___ Source passage
Collaborative Family Law
“We are a group of leading family lawyers committed to resolving family differences through discussion and agreement rather than using the court process…..Some of us are barristers, others are solicitors, and all of us are members of the International Academy of Matrimonial Lawyers (IAML) an organisation of leading family lawyers from all over the world.” (www.collaborativefamilylaw.org.uk)
Lord Wilson of Culworth gave a speech at a reception hosted by Collaborative Family Law (CFL), at the Reform Club on 29 November 2011. A totally delusional speech for the first part of his speech. A critical analysis has been provided for those interested to know how a disturbed legal mind can work. Click here.
It is interesting to note how such organisations as the CFL are allowing the hand of the government in the implementation of the law and interference with family life (a breach of Human Rights Act).
______
___ Dataset records
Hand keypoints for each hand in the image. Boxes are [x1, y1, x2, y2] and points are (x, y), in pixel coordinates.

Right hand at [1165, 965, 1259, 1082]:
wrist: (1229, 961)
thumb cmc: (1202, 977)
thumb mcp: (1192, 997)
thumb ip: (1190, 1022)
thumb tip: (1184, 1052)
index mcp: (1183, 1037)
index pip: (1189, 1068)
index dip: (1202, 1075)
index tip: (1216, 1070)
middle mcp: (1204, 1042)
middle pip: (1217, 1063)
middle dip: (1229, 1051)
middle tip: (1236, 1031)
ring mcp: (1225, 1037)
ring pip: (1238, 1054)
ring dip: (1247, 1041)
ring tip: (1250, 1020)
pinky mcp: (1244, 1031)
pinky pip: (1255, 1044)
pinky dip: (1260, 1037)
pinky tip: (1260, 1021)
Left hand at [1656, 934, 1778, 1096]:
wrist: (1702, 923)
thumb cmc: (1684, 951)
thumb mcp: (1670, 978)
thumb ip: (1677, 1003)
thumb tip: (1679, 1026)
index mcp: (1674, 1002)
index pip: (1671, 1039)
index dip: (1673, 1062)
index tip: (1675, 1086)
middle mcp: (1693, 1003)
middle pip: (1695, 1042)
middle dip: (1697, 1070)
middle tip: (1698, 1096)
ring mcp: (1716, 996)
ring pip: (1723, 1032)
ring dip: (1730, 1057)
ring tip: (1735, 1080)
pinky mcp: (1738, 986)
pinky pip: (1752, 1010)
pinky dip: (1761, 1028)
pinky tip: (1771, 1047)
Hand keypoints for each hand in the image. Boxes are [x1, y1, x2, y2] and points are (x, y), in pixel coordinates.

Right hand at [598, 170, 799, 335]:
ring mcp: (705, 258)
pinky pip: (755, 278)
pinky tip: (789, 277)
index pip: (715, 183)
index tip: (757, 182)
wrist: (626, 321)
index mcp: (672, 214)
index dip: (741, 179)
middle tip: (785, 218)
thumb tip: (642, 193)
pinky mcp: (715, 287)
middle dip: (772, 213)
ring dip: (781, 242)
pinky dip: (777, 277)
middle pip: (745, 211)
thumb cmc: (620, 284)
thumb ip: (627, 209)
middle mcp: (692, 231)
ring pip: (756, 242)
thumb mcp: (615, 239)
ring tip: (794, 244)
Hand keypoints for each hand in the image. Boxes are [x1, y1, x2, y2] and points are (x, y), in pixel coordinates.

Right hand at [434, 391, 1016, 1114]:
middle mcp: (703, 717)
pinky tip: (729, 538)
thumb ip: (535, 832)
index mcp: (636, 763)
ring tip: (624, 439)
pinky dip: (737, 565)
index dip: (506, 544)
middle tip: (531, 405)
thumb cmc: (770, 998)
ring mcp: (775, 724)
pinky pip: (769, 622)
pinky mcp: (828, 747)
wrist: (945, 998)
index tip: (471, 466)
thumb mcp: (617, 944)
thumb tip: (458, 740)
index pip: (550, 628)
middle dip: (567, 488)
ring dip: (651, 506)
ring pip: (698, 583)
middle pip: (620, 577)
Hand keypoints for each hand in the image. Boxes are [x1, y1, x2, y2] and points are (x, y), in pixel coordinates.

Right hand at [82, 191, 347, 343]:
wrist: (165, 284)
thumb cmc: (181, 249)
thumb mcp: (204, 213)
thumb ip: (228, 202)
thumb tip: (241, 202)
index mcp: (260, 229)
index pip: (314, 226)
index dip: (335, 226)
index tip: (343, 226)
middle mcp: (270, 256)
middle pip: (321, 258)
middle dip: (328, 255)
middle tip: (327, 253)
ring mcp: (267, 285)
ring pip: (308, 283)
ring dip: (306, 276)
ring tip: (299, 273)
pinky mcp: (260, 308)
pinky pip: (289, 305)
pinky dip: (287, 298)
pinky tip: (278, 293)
______
- Problems to solve:
**A)** Decide whether each statement below agrees with the page on collaborative family law. Answer yes or no for each, and quote the words of the page that settle it.
(i) Lord Wilson of Culworth spoke at the Reform Club on 29 November 2011.
(ii) Every member of the group is a solicitor.
(iii) All members of the group belong to the International Academy of Matrimonial Lawyers.
**B)** According to the page on collaborative family law, who hosted the reception where Lord Wilson of Culworth gave his speech?
**C)** Reproduce the passage from the page on collaborative family law that begins at the words "Lord Wilson of" and stops after "Human Rights Act).".

- Responses to the tasks:
**A)**
(i) Yes: "at the Reform Club on 29 November 2011"
(ii) No: "Some of us are barristers, others are solicitors"
(iii) Yes: "all of us are members of the International Academy of Matrimonial Lawyers (IAML)"

**B)** Collaborative Family Law (CFL) hosted it.

**C)**
Lord Wilson of Culworth gave a speech at a reception hosted by Collaborative Family Law (CFL), at the Reform Club on 29 November 2011. A totally delusional speech for the first part of his speech. A critical analysis has been provided for those interested to know how a disturbed legal mind can work. Click here.
It is interesting to note how such organisations as the CFL are allowing the hand of the government in the implementation of the law and interference with family life (a breach of Human Rights Act).